Azul

En algún momento de la conversación, las personan tienen que declarar su color preferido. Dentro de las cosas que pueden declarar –sus prejuicios, sus odios, sus creencias religiosas– los colores son algo tan inocente. “A mí me encanta el verde fucsia”, decía una amiga de mi hermana nombrando eso que confundía con el “verde manzana”, ese color chillón que en algún momento estuvo de moda en las cocinas o las piezas de los departamentos.

Me interesa el azul. En su Pintura y vida cotidiana en el Renacimiento, M. Baxandall habla de la importancia del azul o ultramarino, muy especial en la pintura de la época: “después del oro y de la plata, el ultramarino era el color más caro y de más difícil empleo de los que usaba el pintor. Había graduaciones más baratas y costosas, y hasta asimismo sustitutos aún más económicos, generalmente mencionados como azul alemán (…) Para evitar ser engañados con los azules, los clientes especificaban ultramarino”, ese color único hecho de lapislázuli molido traído desde Oriente.

Es increíble que algo como el azul haya hecho sufrir a algunos. En sus memorias, Emilio Pettoruti habla de la búsqueda incansable de un azul específico para un mosaico. “A punto de suspender el trabajo, quiso la casualidad que pasara una tarde por un gran bazar de vía Larga y viera en una vitrina un jarrón del color azul que buscaba (…) trastornado por la emoción entré al negocio lleno de gente y pedí aquel vaso. El empleado me trajo uno igual y estiró el papel para envolverlo. Vi que el paquete abultaría demasiado, además de ser molesto de llevar, y le pedí que rompiera el jarrón para hacer un paquete chico. El vendedor sonrió con la comisura de los labios y siguió envolviendo. Repetí mi demanda. Molesto por su sonrisa y por la escasa atención que me prestaba, le arrebaté el paquete a medio hacer y lo estrellé contra el mostrador rompiendo su contenido en pedazos. Ahí se armó la gorda. El vendedor abrió los ojos como faroles retrocediendo instintivamente, la gente huyó de mi vecindad; vi a las madres azoradas dirigirse hacia la salida con sus vástagos y avanzar hacia mí al encargado del negocio…”. Los pedazos de ese jarrón forman el vestido de una mujer sentada en un mural que adorna desde hace décadas uno de los patios de la Universidad Nacional de La Plata.

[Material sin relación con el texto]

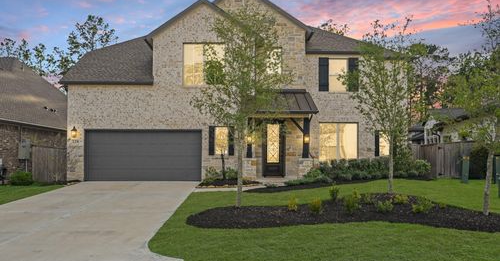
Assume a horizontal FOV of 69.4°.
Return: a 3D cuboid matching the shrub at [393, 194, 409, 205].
[{"bbox_3d":[4.023,1.848,9.650,0.428,0.275,0.410,0,-1,-2],"label":"shrub"}]

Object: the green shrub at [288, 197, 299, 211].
[{"bbox_3d":[1.078,1.816,8.950,0.248,0.359,0.260,0,-1,-2],"label":"green shrub"}]

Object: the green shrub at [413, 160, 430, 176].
[{"bbox_3d":[7.744,1.716,16.300,0.788,0.708,0.772,0,0,0],"label":"green shrub"}]

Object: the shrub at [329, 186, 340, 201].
[{"bbox_3d":[2.388,1.777,10.200,0.339,0.418,0.330,0,-1,-2],"label":"shrub"}]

Una vez, mi mamá, que sabía poco sobre historia del arte, decidió pintar todos los muebles de la pieza que compartíamos con mi hermana de color azul. Una biblioteca chica de madera, las camas, una silla: todo de sintético azul. Era un color artificial pero tranquilizador. Compró unos acolchados a cuadros azules y para rematar su intervención artística, dibujó sobre un cuadro completamente azul una enorme flor blanca. El dibujo era tosco y horrible, pero mi mamá había logrado, con poca plata, darnos una pieza nueva. Nos despertábamos en un lugar diferente. Años más tarde, ya adolescentes, pegamos el afiche de un grupo musical sobre ese cuadro, y años después lo tiramos a la basura.